Sudden, Gradual, or Just Nature
Dogs can be blind from birth or suffer an age-related illness, like glaucoma, cataracts, retinal disease, or diabetes. They could also suffer a traumatic injury that results in the surgical removal of one or both eyes. Whatever the case may be, taking care of a blind dog has a bit of a learning curve.
Helping Create a Mental Map
Taking care of a blind dog hinges on keeping them safe and comfortable. Owner assistance is necessary for them to effectively navigate their space.

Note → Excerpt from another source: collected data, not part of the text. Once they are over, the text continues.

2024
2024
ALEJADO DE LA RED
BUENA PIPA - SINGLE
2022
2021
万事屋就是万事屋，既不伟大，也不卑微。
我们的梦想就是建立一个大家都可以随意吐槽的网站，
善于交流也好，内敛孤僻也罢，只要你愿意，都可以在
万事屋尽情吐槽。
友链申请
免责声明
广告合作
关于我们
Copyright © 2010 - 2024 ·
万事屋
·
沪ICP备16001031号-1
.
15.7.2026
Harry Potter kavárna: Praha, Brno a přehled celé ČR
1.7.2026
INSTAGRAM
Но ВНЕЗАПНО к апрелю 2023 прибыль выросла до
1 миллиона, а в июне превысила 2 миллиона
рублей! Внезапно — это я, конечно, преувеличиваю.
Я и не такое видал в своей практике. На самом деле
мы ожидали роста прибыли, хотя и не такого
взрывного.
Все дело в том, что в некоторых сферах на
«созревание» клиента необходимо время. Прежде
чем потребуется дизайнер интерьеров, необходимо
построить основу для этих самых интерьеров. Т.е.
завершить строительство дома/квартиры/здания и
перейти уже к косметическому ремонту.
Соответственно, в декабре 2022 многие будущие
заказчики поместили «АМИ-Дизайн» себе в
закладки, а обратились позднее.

When their home is mapped out for them, they have an easier, injury-free time getting between points. Removing barriers or hazards teaches them to trust their environment (and their people) and builds confidence in spite of their limitations.
- Keep furniture and household items in the same places at all times. If you must rearrange things, only do so gradually while training your dog the new normal.
- Remove all obstacles in areas your dog travels often. Attach padding on places your dog frequently runs into.
- Install gates in hazardous areas or where you want to safely contain them when you’re not home.
- If they use a doggy door, be sure that the backyard is free of dangers. Fill any holes in the ground or fencing. Keep potty areas clean and accessible. Remove any sharp or dangerous objects. A strategically placed windchime or other noisemaker can help your blind dog find their way back inside the home.
- Keep your blind dog in another part of the house when you’re away to decrease the risk of them not being able to find their way back inside after using the doggie door.
- Limit time away from your blind pet. Be sure that someone can take them outside in your absence, or train them to use puppy pads in certain areas of the home.
- Observe behavior closely for any signs of stress or anxiety. Take measures to ensure their comfort and safety at all times.
Working Out Together
Taking care of a blind dog involves working with them every day to build on their strengths. Since they rely on their sense of smell, use scents to train them. Introduce new commands, such as “right,” “left,” “wait,” “go,” and other helpful directional warnings. Reward with praise and enthusiasm.
On-leash walks together can still be done safely, just be sure they are safe from traffic hazards and negative/unwanted interactions with strangers. Verbally communicate with your dog in order to control their experience.
Try a super fun game of hide and seek using your dog’s favorite-smelling treats. Again, remove hazards or obstacles beforehand and always call out to your dog so they can find you.